The government is studying the feasibility of a Web site (a privately-operated site is in effect at http://www.caymans .com).

"The site would be a key component of the Cayman Islands' marketing tools. We need to develop better relationships with travel agents and consumers and directly interface with those groups," Martins said. "The Web site is certainly one way to do this."

To aid in booking accommodations, the new Cayman Islands Reservation Service at (800) 327-8777 handles bookings for the 4,341 guest rooms on the three islands. Of that number, 2,331 rooms are in hotels and the balance in condominiums, villas and apartments.

Incentives will be offered to agents who use the res service.

Martins views the role of travel agents through the 21st century as "ever more important for the leisure market."

The challenge for agents, according to Martins, is to become more technologically driven to speed up delivery time to customers, especially if the traveler is from the "book-me-now-because-I-have four-days-off-and-I-want-to-leave-tomorrow-on-the-cheapest-fare school of travel," she said.

Helping to spur the summer season is the Cayman Islands' Chillin 'n Cayman promotion, developed by the Cayman Islands Department of Tourism in conjunction with industry partners.

The program, which was launched in April, is valid for travel through Dec. 15 and has generated interest and bookings, Martins reported.

The key to the program is a Chillin' 'n Cayman privilege card that offers discounts at numerous restaurants, car rentals, attractions, golf courses and water-sports facilities.

A three-tiered price structure includes moderate to four-star properties and condominiums.

Package prices range from $109 to $199 per night, per couple, for hotel accommodations, and from $195 to $269 per night for two-bedroom condominiums which accommodate up to four people.

* Dataset entries *
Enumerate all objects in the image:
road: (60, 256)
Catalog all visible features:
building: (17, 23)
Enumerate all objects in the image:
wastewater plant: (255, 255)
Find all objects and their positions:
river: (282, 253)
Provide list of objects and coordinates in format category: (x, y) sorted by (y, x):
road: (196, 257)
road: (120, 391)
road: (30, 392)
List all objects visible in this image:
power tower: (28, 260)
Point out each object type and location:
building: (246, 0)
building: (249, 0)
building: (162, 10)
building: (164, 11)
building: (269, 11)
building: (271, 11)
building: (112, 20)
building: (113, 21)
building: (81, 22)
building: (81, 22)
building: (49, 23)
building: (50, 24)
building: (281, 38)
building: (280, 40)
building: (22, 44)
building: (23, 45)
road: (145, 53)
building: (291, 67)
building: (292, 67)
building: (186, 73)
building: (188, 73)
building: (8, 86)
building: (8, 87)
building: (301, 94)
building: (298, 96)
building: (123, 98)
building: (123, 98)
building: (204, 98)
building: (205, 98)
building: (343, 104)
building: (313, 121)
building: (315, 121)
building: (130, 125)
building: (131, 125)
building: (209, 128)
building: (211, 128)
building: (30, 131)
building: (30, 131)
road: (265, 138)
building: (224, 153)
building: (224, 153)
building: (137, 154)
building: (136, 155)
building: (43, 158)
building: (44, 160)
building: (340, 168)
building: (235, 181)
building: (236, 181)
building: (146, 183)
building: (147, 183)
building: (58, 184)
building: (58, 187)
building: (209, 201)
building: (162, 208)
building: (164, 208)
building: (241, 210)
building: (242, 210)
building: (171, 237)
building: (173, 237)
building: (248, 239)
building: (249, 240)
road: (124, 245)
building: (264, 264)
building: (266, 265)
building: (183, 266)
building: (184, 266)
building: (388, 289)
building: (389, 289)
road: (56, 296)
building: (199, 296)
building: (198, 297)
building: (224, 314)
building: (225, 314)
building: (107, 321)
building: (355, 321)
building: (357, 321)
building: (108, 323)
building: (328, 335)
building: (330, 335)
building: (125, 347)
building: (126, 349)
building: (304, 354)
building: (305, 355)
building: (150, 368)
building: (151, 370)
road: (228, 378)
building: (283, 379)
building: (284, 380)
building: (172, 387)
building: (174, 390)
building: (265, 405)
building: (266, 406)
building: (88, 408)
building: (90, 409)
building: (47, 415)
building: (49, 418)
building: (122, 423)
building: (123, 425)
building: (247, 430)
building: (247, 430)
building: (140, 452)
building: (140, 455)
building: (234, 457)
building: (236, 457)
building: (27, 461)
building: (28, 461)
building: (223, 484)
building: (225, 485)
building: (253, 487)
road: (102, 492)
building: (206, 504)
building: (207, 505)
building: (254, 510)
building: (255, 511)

* What the task requires *
According to the Cayman Islands tourism text, how many of the guest rooms on the three islands are in hotels?

* The reply *
2,331 rooms